Phlag detects and flags phylogenetic anomalies across the genome.
Given a species tree and a sequence of gene trees, Phlag detects strong deviations from the multi-species coalescent (MSC) using quadripartition quartet scores (QQS) and a hidden Markov model (HMM).
The input is a sequence of gene trees, ideally sampled uniformly along a chromosome. The output is a set of flagged subsequences corresponding to model violations (e.g., introgression, recombination suppression, or dramatic changes in effective population size), plus an updated species tree with branch lengths in coalescent units (CU), estimated after excluding flagged gene trees.
Phlag requires Python 3.9.
micromamba create -n phlag python=3.9 -y
micromamba activate phlag
git clone https://github.com/bo1929/phlag.git
cd phlag
pip install .The test/ directory contains a simulated dataset based on a Neoaves species tree with 191 taxa. We use it to demonstrate how Phlag detects a genomic region where the MSC model is violated.
We have a species tree (test/neoaves.nwk) and 1500 gene trees (test/emission.gtrees) ordered along a chromosome. The sequence is a mixture of two coalescent-with-recombination (CwR) processes:
- Background: Gene trees simulated under the standard MSC with the original species tree parameters.

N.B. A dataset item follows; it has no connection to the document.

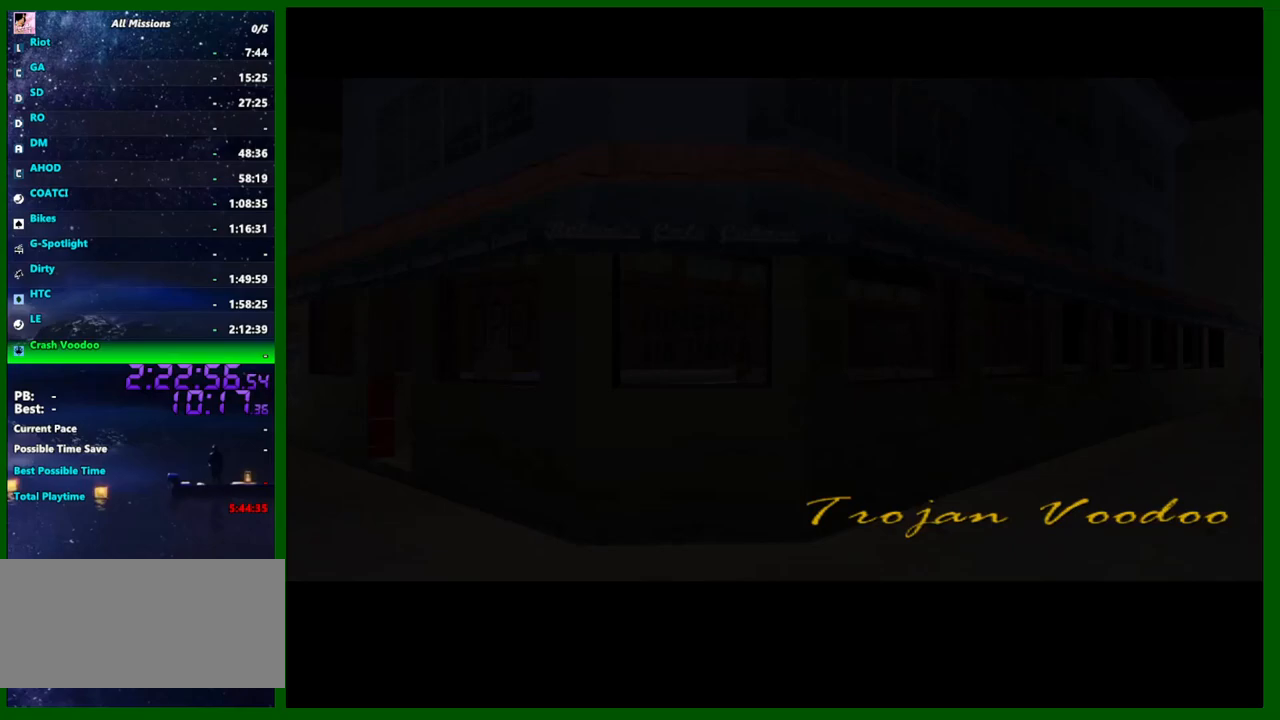
{"keys": [], "mouse": [], "events": [[133, "shift", "down"], [166, "shift", "up"], [266, "shift", "down"], [316, "shift", "up"], [400, "shift", "down"], [450, "shift", "up"]]}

- Anomalous: Gene trees simulated with a 10-fold increase in effective population size on the branch leading to the Charadriiformes clade (labeled
N159).
Out of the 1500 consecutive gene trees, 150 (10%) come from the anomalous process. They form one contiguous block at indices [913, 1063) (0-indexed). The goal is to recover that region with Phlag.
- Species tree (
-s): A Newick species tree with labeled internal nodes. - Gene trees (
-g): One Newick tree per line, ordered along the genome (internal nodes need not be labeled). - Focal edge(s) (
-e): Label(s) of internal node(s) defining the edge(s) to target. In this example, the clade under suspicion isN159.
phlag \
-s test/neoaves.nwk \
-g test/emission.gtrees \
-e N159 \
-L 10 \
--read-qqs-path test/qqs.tsv \
-o results-neoaves-N159.txtQuadripartition quartet scores for this dataset are precomputed in test/qqs.tsv. Using --read-qqs-path avoids recomputing QQS from scratch. If you omit this flag, QQS values are computed on the fly, which increases runtime. You can precompute and save QQS for later runs (e.g., different focal edges or hyperparameters) with --write-qqs-path.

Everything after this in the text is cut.